Exactly the lines from the one containing "- fruit basket [196,765,347,882]" through the end of the data below are to be reproduced, and nothing besides them.

DATA PROVIDED ::
※ ※ ※

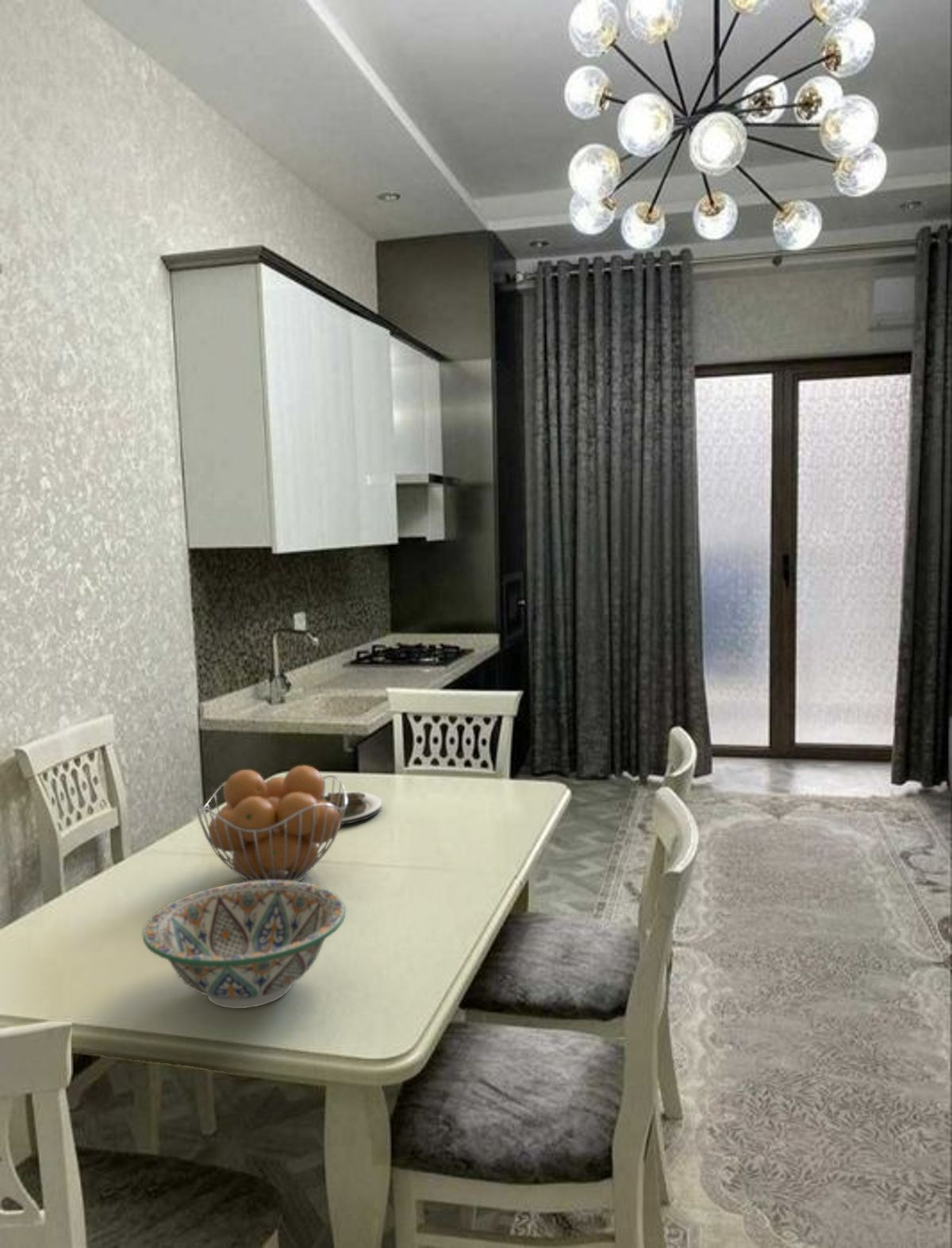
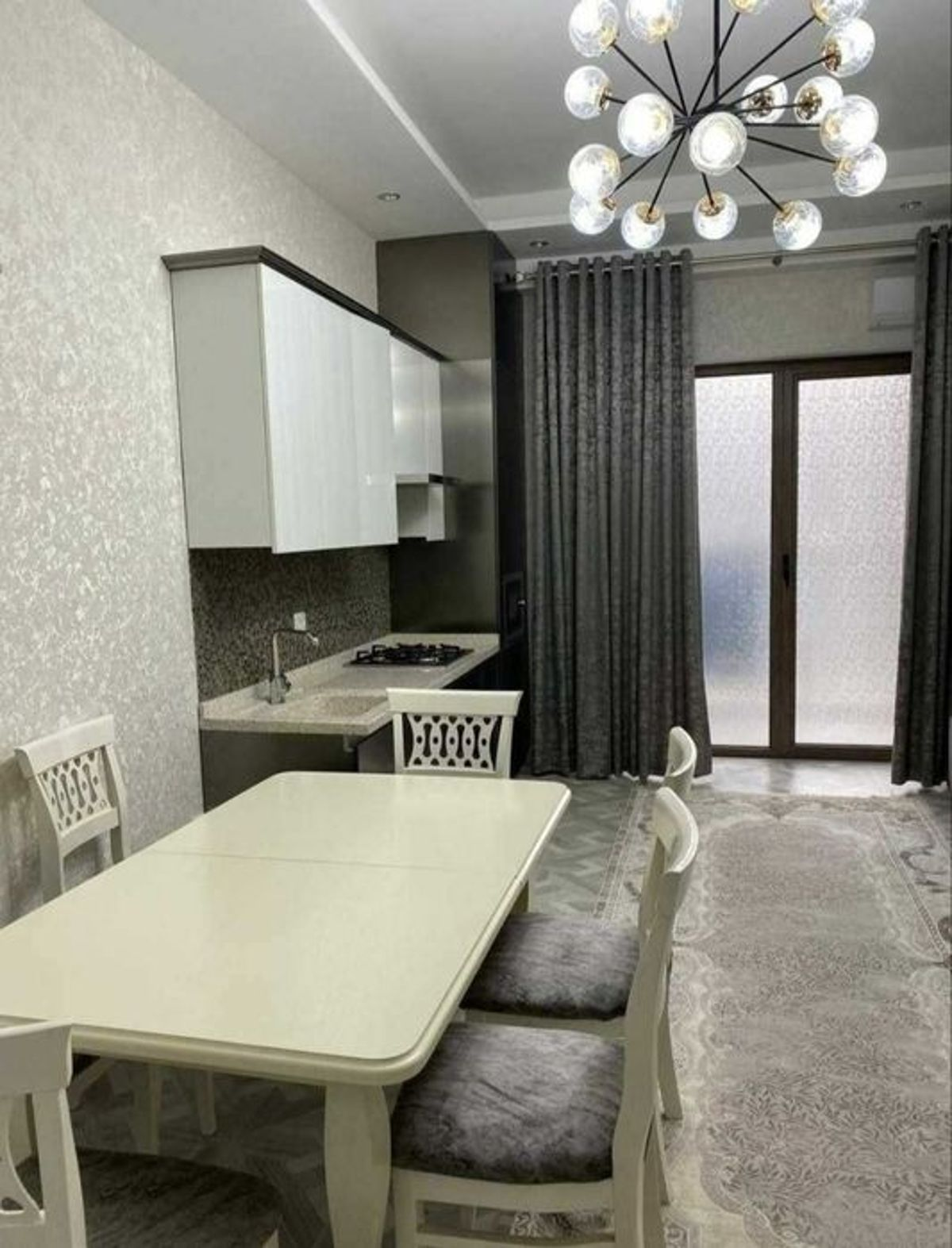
- plate [320,790,382,825]
- fruit basket [196,765,347,882]
- decorative bowl [142,881,347,1009]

※ ※ ※

ANSWER SPACE ::
- fruit basket [196,765,347,882]
- decorative bowl [142,881,347,1009]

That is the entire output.